What the task requires: The full set of entries, reproduced exactly, is the expected answer.

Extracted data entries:
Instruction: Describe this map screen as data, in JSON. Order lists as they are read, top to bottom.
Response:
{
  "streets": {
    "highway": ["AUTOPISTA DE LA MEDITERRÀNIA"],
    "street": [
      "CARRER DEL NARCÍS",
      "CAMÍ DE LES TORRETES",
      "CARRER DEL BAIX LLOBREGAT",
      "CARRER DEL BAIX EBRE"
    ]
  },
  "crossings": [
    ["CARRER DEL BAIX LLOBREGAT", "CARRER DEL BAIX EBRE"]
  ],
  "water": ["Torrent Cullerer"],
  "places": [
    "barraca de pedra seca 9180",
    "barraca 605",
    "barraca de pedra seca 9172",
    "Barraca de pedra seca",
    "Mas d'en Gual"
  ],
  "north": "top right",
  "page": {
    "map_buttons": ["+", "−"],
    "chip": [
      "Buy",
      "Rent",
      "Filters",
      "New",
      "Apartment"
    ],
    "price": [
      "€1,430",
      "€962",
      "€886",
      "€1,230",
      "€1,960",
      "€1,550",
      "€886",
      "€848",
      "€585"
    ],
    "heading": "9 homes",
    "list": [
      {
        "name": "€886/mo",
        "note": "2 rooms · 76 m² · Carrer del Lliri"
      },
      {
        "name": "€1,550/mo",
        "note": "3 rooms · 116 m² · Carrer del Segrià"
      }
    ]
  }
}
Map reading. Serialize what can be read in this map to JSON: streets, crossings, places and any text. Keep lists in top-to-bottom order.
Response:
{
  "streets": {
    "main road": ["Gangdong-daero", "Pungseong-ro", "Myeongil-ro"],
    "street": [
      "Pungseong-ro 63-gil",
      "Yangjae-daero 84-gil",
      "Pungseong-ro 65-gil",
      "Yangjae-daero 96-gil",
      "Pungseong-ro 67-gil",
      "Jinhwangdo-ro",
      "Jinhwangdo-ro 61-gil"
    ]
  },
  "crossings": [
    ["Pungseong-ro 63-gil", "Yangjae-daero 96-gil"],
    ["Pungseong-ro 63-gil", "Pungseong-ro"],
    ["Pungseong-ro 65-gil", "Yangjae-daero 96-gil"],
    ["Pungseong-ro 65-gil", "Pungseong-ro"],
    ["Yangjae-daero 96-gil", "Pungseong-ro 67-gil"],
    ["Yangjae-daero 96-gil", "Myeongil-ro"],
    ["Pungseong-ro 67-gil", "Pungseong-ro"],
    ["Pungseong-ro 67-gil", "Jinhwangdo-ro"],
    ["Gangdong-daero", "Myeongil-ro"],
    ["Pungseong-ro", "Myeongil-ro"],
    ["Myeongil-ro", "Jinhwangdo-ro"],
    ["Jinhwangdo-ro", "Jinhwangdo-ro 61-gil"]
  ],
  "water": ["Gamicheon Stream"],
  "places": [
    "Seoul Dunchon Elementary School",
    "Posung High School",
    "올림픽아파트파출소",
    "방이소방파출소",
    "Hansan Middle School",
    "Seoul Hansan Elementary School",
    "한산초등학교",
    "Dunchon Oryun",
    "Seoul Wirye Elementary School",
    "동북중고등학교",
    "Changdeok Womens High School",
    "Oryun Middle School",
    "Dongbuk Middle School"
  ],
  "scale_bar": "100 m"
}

Response area:
Instruction: Describe this map screen as data, in JSON. Order lists as they are read, top to bottom.
Response:
{
  "streets": {
    "highway": ["AUTOPISTA DE LA MEDITERRÀNIA"],
    "street": [
      "CARRER DEL NARCÍS",
      "CAMÍ DE LES TORRETES",
      "CARRER DEL BAIX LLOBREGAT",
      "CARRER DEL BAIX EBRE"
    ]
  },
  "crossings": [
    ["CARRER DEL BAIX LLOBREGAT", "CARRER DEL BAIX EBRE"]
  ],
  "water": ["Torrent Cullerer"],
  "places": [
    "barraca de pedra seca 9180",
    "barraca 605",
    "barraca de pedra seca 9172",
    "Barraca de pedra seca",
    "Mas d'en Gual"
  ],
  "north": "top right",
  "page": {
    "map_buttons": ["+", "−"],
    "chip": [
      "Buy",
      "Rent",
      "Filters",
      "New",
      "Apartment"
    ],
    "price": [
      "€1,430",
      "€962",
      "€886",
      "€1,230",
      "€1,960",
      "€1,550",
      "€886",
      "€848",
      "€585"
    ],
    "heading": "9 homes",
    "list": [
      {
        "name": "€886/mo",
        "note": "2 rooms · 76 m² · Carrer del Lliri"
      },
      {
        "name": "€1,550/mo",
        "note": "3 rooms · 116 m² · Carrer del Segrià"
      }
    ]
  }
}
Map reading. Serialize what can be read in this map to JSON: streets, crossings, places and any text. Keep lists in top-to-bottom order.
Response:
{
  "streets": {
    "main road": ["Gangdong-daero", "Pungseong-ro", "Myeongil-ro"],
    "street": [
      "Pungseong-ro 63-gil",
      "Yangjae-daero 84-gil",
      "Pungseong-ro 65-gil",
      "Yangjae-daero 96-gil",
      "Pungseong-ro 67-gil",
      "Jinhwangdo-ro",
      "Jinhwangdo-ro 61-gil"
    ]
  },
  "crossings": [
    ["Pungseong-ro 63-gil", "Yangjae-daero 96-gil"],
    ["Pungseong-ro 63-gil", "Pungseong-ro"],
    ["Pungseong-ro 65-gil", "Yangjae-daero 96-gil"],
    ["Pungseong-ro 65-gil", "Pungseong-ro"],
    ["Yangjae-daero 96-gil", "Pungseong-ro 67-gil"],
    ["Yangjae-daero 96-gil", "Myeongil-ro"],
    ["Pungseong-ro 67-gil", "Pungseong-ro"],
    ["Pungseong-ro 67-gil", "Jinhwangdo-ro"],
    ["Gangdong-daero", "Myeongil-ro"],
    ["Pungseong-ro", "Myeongil-ro"],
    ["Myeongil-ro", "Jinhwangdo-ro"],
    ["Jinhwangdo-ro", "Jinhwangdo-ro 61-gil"]
  ],
  "water": ["Gamicheon Stream"],
  "places": [
    "Seoul Dunchon Elementary School",
    "Posung High School",
    "올림픽아파트파출소",
    "방이소방파출소",
    "Hansan Middle School",
    "Seoul Hansan Elementary School",
    "한산초등학교",
    "Dunchon Oryun",
    "Seoul Wirye Elementary School",
    "동북중고등학교",
    "Changdeok Womens High School",
    "Oryun Middle School",
    "Dongbuk Middle School"
  ],
  "scale_bar": "100 m"
}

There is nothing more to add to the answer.